Located on the western side of the centre, Gallery M has been designed as an arts facility, and includes a gallery shop, and a storage area for artworks. The gallery has 66 m of hanging space. The gallery and shop are managed by the Red House Group (RHG), which is a group of artists governed by a board, on behalf of the City of Marion. The gallery mounts around 17 and 20 exhibitions per year of work by both established and emerging artists. Ann-Marie Green has been manager of the gallery since 2021. Green grew up in Adelaide, but had lived in Sydney for 25 years before completing a Master of Museum and Curatorial Studies at the University of Adelaide.

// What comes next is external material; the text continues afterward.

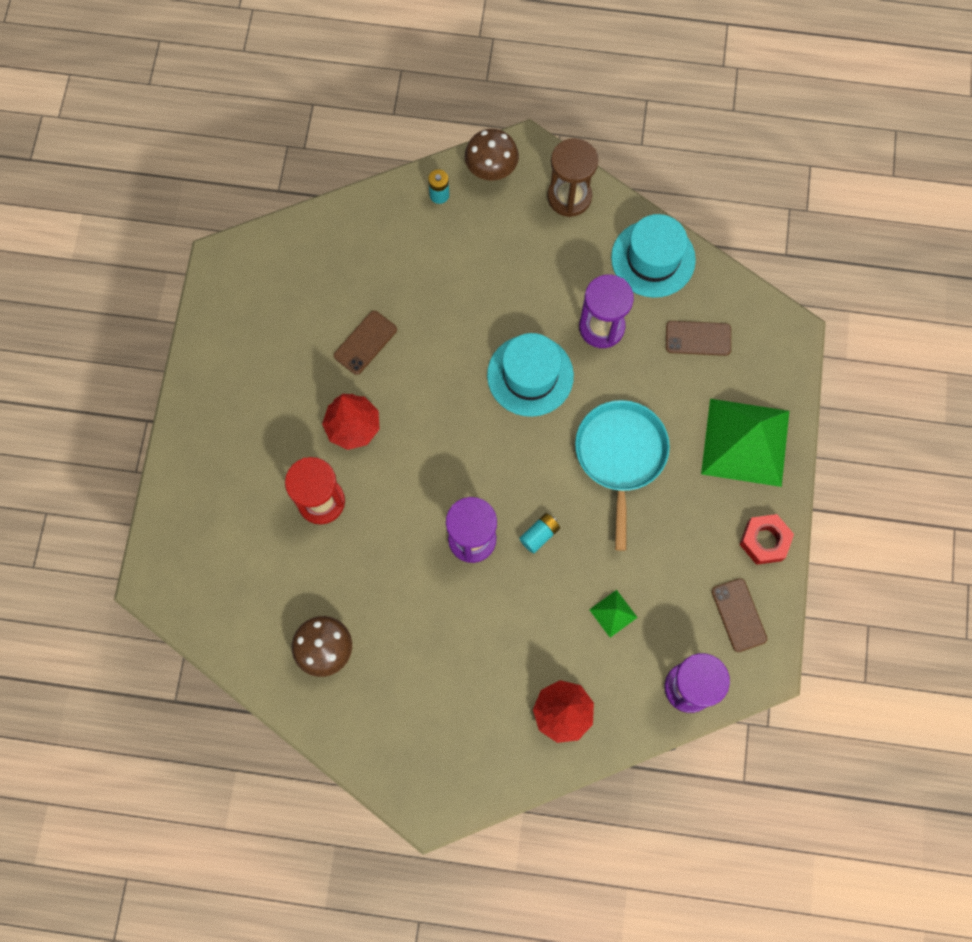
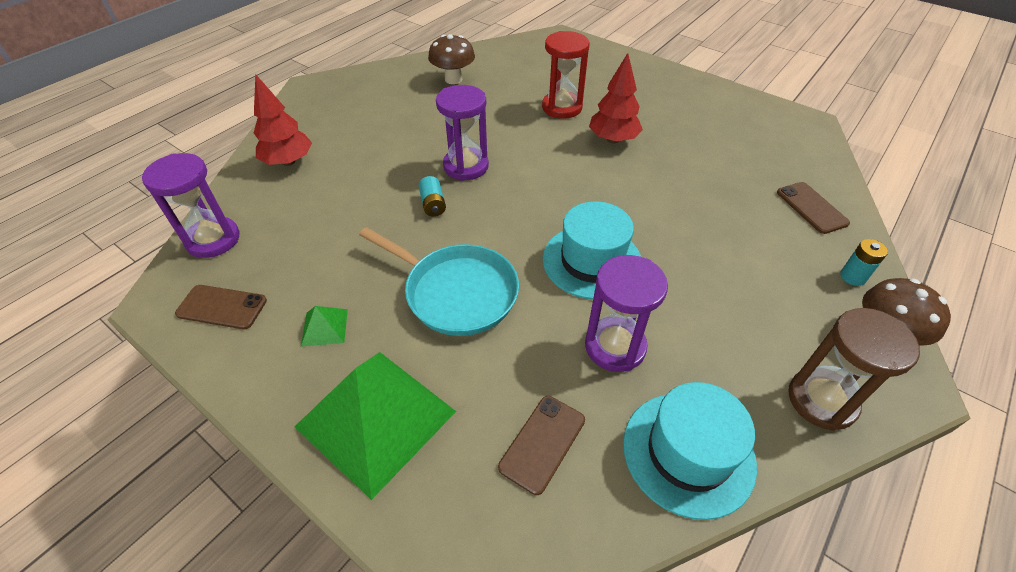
camera: 120 degrees right, 25 degrees down
(365, 343) = (690, 170): brown phone -> brown phone (811, 208)
(613, 613) = (323, 220): green pyramid -> green pyramid (325, 327)
(764, 541) = (259, 371): red nut -> none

In March 2025, Gallery M was able to benefit from the "Sharing the National Collection" initiative of the National Gallery of Australia, which enabled some of its stored artworks to be exhibited in regional galleries. Green had learnt of the initiative at a conference in 2023, and after a long consultation and approval process, a number of works curated by Green arrived at the gallery for exhibition. The loaned art works stay on display until March 2027, alongside other exhibitions already planned for the gallery.

===Meeting rooms===
The cultural centre has three main meeting rooms, all of varying sizes and for different needs. Meeting Room 1 can accommodate 30 people and provides an ideal venue for small-scale presentations, lectures, and launches. Rooms two and three are designed for smaller numbers that would suit planning meetings while at the same time doubling as changing rooms for Domain Theatre performers and players.

===Foyer and café===
The foyer is flexible and split-level. Located in the foyer are the café and an open space with the hubs of the centre's three other functional zones. These zones then link to the outside plaza space.

With a floor area of approximately 200m², the foyer operates simply as a main lobby, a display space, and a performance area, with the steps providing an informal amphitheatre or a café area with partial or full exposure to The Plaza.

==2013 upgrade==
A competition was run by the Marion City Council on 10 November 2012, to upgrade and revitalize the Marion Cultural Centre Plaza. The winner was unanimously decided by a panel of specialists in separate fields, with ASPECT Studios in association with Roarkus Moss Architects and Groundplay winning.

The upgrades were to commence in early 2013, with the first stage to be completed by the end of 2013, but the plans have since been postponed until further notice.